COMPARATIVE ALIMENTARY EFFECTS OF ANIMAL AND VEGETABLE FOOD.
Animal food alone is ill adapted to form the whole of our aliment. The inquiries of physiologists have determined, that animal food is highly stimulant, and like all other stimulants, after the excitement has been brought to its acmé, debility must by necessity succeed. This, however, is not so much the case where fresh meat is used as when the meat is salted; but this may be, because our examples, with regard to fresh meat, are less marked than in the case of salted provision. For few instances occur in which fresh meat forms the whole food, exclusive altogether of fruits or other vegetable aliment. Salted meat often constitutes a great proportion of the food in long sea voyages, in the long dreary winters in Lapland, and amongst the inhabitants of besieged towns.
When this practice is continued for any length of time, oppression and langour begin to be felt, indigestion is brought on, and hurried breathing and a quick pulse on taking the slightest exercise, the gums become soft and spongy, the breath becomes fœtid, and the limbs swoln. Such are the dreadful effects produced by salted provisions, when a proper proportion of vegetable food is not used along with them.
The fact is, that nations, whose food is entirely vegetable, are less active and energetic than those whose diet is more nutritive. The inhabitants of Ireland, in the most humble walks of life, for example, who live almost exclusively on potatoes, are said to be more indolent and sluggish, when compared with their neighbours in England, who would think such diet to be no better than a prison allowance of bread and water.
In the East, where rice forms the great article of food with some tribes, the people are far from being robust or able to undergo much fatigue in labour or in war. The striking fact, that the English soldiers and sailors surpass all those of other nations in bravery and hardihood, is sufficient, we think, to demonstrate the effect of a considerable proportion of animal food.—For, though it be said, that a great number of our soldiers are Irishmen, yet our argument holds good, since, all these when in the army, or navy, live exactly in the same manner as the English themselves. The change of diet, indeed, is in these brave men very obvious; for the Irish and Scots soldiers are often more hardy than the English; not as it is supposed because they have been innured to greater hardships in their youth, but because their diet being more generous than it was at that period, its effects become more obvious than in those who have always had animal food.

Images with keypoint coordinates

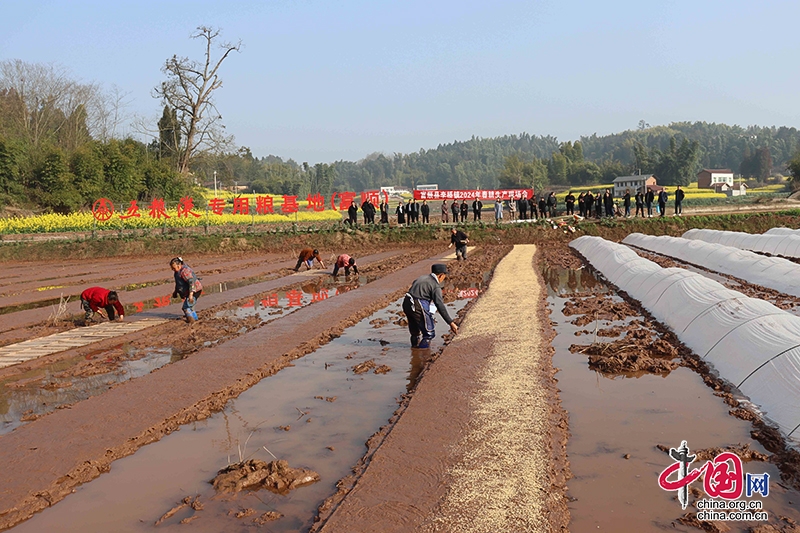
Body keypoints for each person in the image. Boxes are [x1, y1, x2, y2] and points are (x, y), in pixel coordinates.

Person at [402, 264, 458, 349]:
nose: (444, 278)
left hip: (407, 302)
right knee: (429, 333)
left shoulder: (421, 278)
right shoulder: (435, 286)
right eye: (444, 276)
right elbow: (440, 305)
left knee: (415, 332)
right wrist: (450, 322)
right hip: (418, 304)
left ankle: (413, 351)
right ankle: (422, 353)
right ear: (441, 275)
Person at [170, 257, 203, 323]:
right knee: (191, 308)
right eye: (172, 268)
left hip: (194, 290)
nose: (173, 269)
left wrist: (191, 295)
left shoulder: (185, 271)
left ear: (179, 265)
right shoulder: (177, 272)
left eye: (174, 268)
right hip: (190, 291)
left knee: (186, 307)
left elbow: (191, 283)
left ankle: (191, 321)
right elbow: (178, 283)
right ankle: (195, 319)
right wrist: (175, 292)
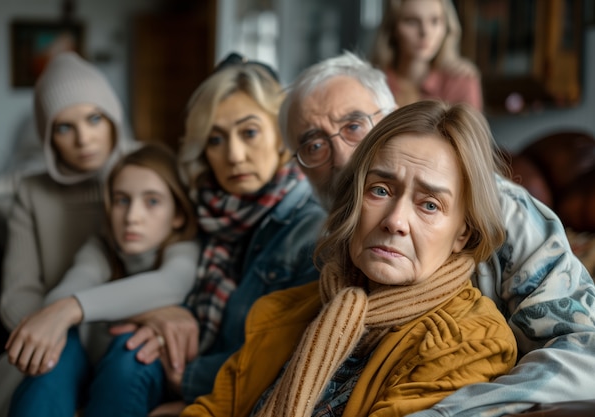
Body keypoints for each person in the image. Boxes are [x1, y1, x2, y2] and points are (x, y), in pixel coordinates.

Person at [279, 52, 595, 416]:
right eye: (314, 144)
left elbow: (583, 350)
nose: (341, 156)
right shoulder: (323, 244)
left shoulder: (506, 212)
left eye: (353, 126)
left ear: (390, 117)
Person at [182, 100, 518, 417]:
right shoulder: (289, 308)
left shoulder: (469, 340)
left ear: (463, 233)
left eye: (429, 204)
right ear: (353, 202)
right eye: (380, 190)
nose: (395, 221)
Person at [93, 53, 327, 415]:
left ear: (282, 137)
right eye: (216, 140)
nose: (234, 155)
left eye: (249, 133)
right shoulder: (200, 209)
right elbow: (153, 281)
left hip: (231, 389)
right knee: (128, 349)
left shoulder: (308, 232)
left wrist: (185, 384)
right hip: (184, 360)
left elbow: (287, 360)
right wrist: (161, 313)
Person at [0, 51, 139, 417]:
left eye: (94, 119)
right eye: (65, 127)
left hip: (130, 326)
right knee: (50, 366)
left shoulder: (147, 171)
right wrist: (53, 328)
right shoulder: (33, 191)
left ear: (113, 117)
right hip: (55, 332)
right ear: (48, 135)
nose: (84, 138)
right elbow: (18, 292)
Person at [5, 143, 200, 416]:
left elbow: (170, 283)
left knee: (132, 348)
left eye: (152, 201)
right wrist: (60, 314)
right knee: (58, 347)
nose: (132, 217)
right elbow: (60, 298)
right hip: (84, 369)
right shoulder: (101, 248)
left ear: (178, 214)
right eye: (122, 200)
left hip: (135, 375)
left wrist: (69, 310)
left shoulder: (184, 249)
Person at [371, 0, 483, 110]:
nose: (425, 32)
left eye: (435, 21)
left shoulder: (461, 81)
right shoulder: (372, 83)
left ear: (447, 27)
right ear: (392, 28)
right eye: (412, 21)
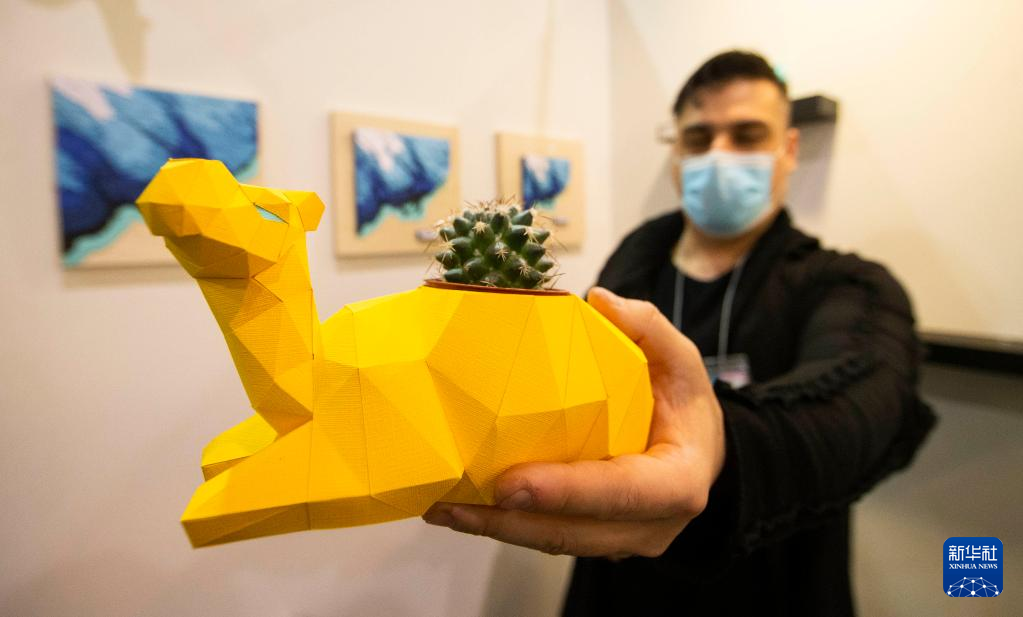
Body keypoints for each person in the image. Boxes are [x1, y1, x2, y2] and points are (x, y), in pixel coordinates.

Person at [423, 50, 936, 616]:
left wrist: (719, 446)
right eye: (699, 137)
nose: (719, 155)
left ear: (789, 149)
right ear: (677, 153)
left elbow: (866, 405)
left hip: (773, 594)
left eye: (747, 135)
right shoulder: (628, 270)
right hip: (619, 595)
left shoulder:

> [TASKS TO COMPLETE]
1 - Write out the part of the passage on animal and vegetable food that opens with the words containing "When this practice" and closes with "bread and water.".
2 - According to the passage on animal and vegetable food, is each of these statements true? Answer yes or no for each and quote the words that settle it. (a) Salted meat often makes up much of the food on long sea voyages. (b) Fresh meat often forms the whole of a person's food. (c) Irish and Scots soldiers are hardier because they faced greater hardships when young.
You won't need the entries for anything here.

> [ANSWERS BELOW]
1 -
When this practice is continued for any length of time, oppression and langour begin to be felt, indigestion is brought on, and hurried breathing and a quick pulse on taking the slightest exercise, the gums become soft and spongy, the breath becomes fœtid, and the limbs swoln. Such are the dreadful effects produced by salted provisions, when a proper proportion of vegetable food is not used along with them.
The fact is, that nations, whose food is entirely vegetable, are less active and energetic than those whose diet is more nutritive. The inhabitants of Ireland, in the most humble walks of life, for example, who live almost exclusively on potatoes, are said to be more indolent and sluggish, when compared with their neighbours in England, who would think such diet to be no better than a prison allowance of bread and water.

2 -
(a) Yes: "Salted meat often constitutes a great proportion of the food in long sea voyages."
(b) No: "few instances occur in which fresh meat forms the whole food."
(c) No: "not as it is supposed because they have been innured to greater hardships in their youth, but because their diet being more generous than it was at that period."